*** Data records ***

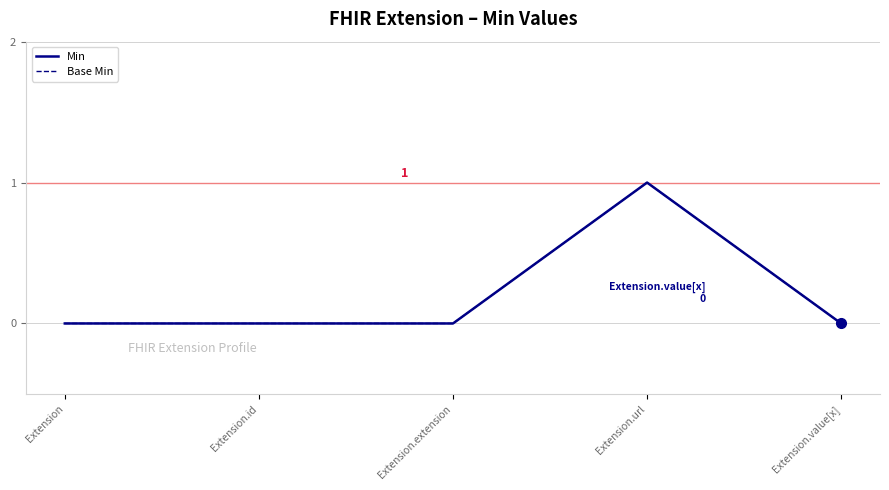

What position from the left is Extension.extension?

3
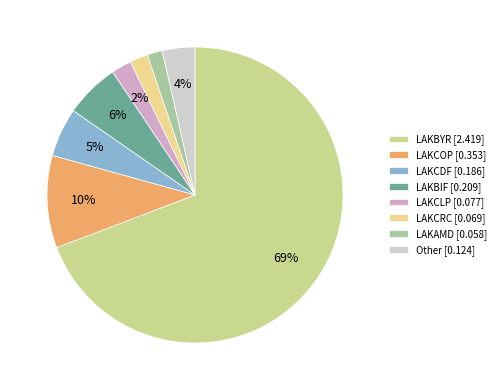

Between Other [0.124] and LAKCOP [0.353], which is larger?

LAKCOP [0.353]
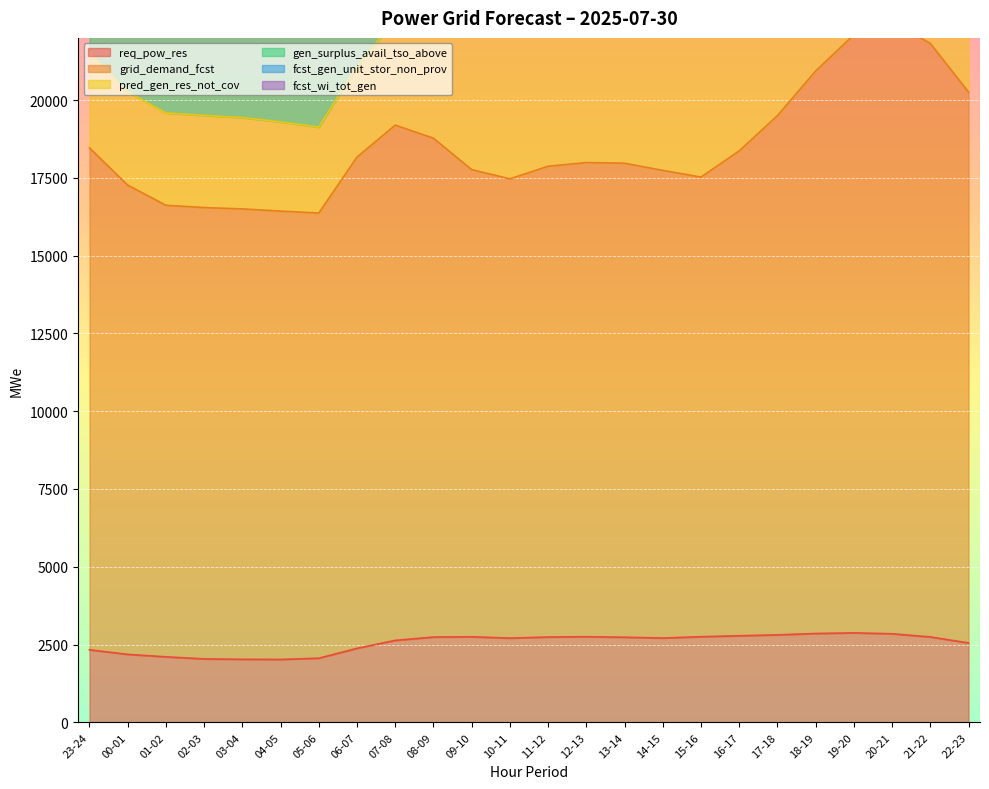

What value does the pred_gen_res_not_cov series have at 14-15?

39003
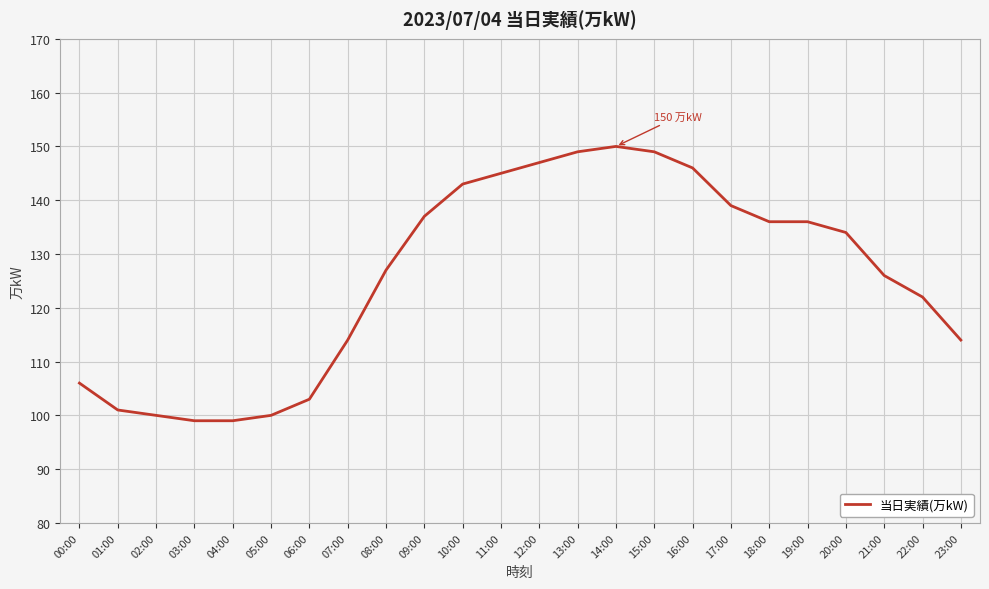

The chart shows a value of 246 at 11:00. True or false?

False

*** End of Data records ***

What you should do:
Turn each line of the material above into an entry in a JSON list of strings, skipping blank lines and omitting the pictures.

Finished exercise:
[
  "What position from the left is Extension.extension?",
  "3",
  "Between Other [0.124] and LAKCOP [0.353], which is larger?",
  "LAKCOP [0.353]",
  "What value does the pred_gen_res_not_cov series have at 14-15?",
  "39003",
  "The chart shows a value of 246 at 11:00. True or false?",
  "False"
]